After much suffering, the Panará began their legal battle in 1991 to reclaim their land and make the government pay for their great suffering. In 1994 the tribe began talks with the National Indian Foundation (Fundação Nacional do Índio or FUNAI) and the Xingu Park leaders to return to their lands. Their previous lands were destroyed by loggers, cattle farms, crop farms and prospectors. However, there were 4,950 square kilometres of untainted forest along the Iriri River (their traditional lands). After two years they were returned to this land with the help of the Instituto Socioambiental (ISA) and FUNAI.

Their five-year battle finally came to fruition, leading to written protection of their land which is now legally marked as indigenous land — meaning they have recognised ownership of it. However, this wasn’t the end of the court battle. They continued to fight for the government to make their plight right.

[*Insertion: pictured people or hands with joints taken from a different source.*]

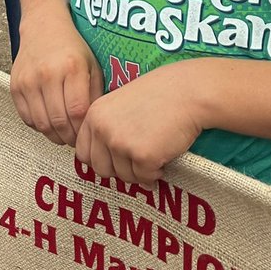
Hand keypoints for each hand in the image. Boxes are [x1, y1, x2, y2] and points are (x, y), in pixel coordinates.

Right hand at [10, 19, 103, 146]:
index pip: (77, 111)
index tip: (86, 134)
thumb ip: (95, 96)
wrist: (43, 27)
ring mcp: (28, 80)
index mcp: (72, 67)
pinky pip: (26, 118)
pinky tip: (48, 121)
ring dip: (54, 136)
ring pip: (41, 124)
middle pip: (58, 122)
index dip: (82, 130)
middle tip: (75, 139)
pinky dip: (38, 126)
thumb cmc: (72, 48)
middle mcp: (48, 73)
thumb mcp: (93, 66)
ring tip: (63, 133)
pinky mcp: (15, 86)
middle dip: (69, 137)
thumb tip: (94, 126)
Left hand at [75, 63, 204, 184]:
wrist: (187, 91)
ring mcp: (121, 144)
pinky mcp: (142, 156)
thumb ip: (107, 128)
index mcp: (94, 115)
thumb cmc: (158, 95)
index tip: (116, 158)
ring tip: (154, 154)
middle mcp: (103, 130)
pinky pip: (145, 178)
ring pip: (124, 176)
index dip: (101, 158)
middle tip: (137, 160)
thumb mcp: (120, 105)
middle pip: (101, 169)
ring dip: (140, 171)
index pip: (83, 152)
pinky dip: (155, 173)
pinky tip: (163, 157)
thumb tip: (104, 163)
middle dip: (120, 169)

As their suffering was more recent they had plenty of witnesses and evidence to aid their battle.

The Panará regained more than land and money. After being moved back to their land they saw a return of almost lost tribe traditions. They celebrate their survival and now live in relative peace, using newly returned land for hunting, gathering and farming. No major cases of flu have been witnessed in the community since whose numbers now exceeded 400.

This was the first case of an Amazonian tribe winning a lawsuit for damages, which opened the way for others. Most recent was the Ashaninka tribe [pictured in the headline] winning 20 million Brazilian Real ($3.4 million) from the Cameli family, whose timber company illegally deforested their lands.